4. Andil Birokrasi Pendidikan Pada Biaya Pendidikan SMA

Pasal 55 ayat 1 UU nomor 20 tahun 2003 menentukan masyarakat berhak menyelenggarakan pendidikan berbasis masyarakat (school / community based management) pada pendidikan formal dan nonformal sesuai dengan kekhasan agama, lingkungan sosial dan budaya untuk kepentingan masyarakat. Pendidikan dasar berbasis masyarakat adalah pendidikan dasar yang berakar pada masyarakatnya, yang dibangun menurut karakteristik masyarakatnya. Pada masyarakat petani sudah seharus dibangun pendidikan dasar yang sesuai dan menunjang pertanian.
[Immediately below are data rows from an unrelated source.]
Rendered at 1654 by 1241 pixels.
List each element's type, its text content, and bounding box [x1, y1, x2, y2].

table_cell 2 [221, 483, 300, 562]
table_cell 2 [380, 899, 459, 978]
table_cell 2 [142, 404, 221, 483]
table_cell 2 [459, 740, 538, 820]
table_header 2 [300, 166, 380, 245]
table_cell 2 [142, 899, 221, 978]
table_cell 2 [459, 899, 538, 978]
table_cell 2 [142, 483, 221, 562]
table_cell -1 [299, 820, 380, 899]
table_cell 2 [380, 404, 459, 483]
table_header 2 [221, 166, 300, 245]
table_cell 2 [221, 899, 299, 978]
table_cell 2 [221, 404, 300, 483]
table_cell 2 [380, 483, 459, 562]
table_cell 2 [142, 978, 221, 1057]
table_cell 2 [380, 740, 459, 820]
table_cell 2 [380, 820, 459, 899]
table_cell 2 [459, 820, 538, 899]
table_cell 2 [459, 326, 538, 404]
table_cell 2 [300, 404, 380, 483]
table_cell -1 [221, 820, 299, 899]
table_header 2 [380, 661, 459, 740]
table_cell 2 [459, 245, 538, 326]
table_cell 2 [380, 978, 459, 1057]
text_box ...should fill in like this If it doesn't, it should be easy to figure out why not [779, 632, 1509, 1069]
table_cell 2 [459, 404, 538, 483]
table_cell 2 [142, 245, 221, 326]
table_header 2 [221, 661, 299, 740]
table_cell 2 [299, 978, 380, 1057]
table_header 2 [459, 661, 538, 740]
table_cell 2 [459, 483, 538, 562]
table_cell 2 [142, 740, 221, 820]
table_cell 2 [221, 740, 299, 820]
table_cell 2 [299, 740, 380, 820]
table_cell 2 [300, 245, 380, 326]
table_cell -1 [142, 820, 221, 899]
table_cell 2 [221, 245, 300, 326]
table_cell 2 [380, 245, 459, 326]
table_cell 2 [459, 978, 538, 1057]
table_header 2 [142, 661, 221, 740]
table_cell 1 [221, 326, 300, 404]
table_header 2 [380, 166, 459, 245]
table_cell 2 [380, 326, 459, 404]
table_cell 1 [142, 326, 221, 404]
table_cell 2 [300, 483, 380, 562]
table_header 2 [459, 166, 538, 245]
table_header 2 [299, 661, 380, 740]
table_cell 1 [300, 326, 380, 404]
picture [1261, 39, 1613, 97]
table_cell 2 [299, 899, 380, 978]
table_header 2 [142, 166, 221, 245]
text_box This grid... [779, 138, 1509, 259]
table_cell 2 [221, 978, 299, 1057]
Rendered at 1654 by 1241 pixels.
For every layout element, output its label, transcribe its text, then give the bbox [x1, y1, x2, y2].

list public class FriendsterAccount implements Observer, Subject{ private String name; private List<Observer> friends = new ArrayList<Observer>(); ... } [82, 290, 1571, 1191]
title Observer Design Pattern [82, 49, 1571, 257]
Pada masyarakat nelayan sudah sewajarnya dibangun dan dibina pendidikan dasar yang sesuai dan menunjang pembangunan masyarakat nelayan, dan sebagainya.

Pasal 55 ayat 3 UU nomor 20 tahun 2003 menetapkan dana penyelenggaraan pendidikan berbasis masyarakat dapat bersumber dari penyelenggara masyarakat, pemerintah, pemerintah daerah, dan/atau sumber lain yang tidak bertentangan dengan peraturan perundang-undangan yang berlaku. Dihubungkan dengan prinsip otonomi sekolah pada pendidikan, maka pasal ini banyak ditafsirkan bahwa sekolah dapat memungut uang dari para orang tua peserta didik.

Berapapun besarnya uang ditarik tidaklah menjadi soal selama dilakukan menurut prosedur demokratis dan bukankah sumber pendanaan pendidikan dasar adalah masyarakat, khususnya orang tua peserta didik?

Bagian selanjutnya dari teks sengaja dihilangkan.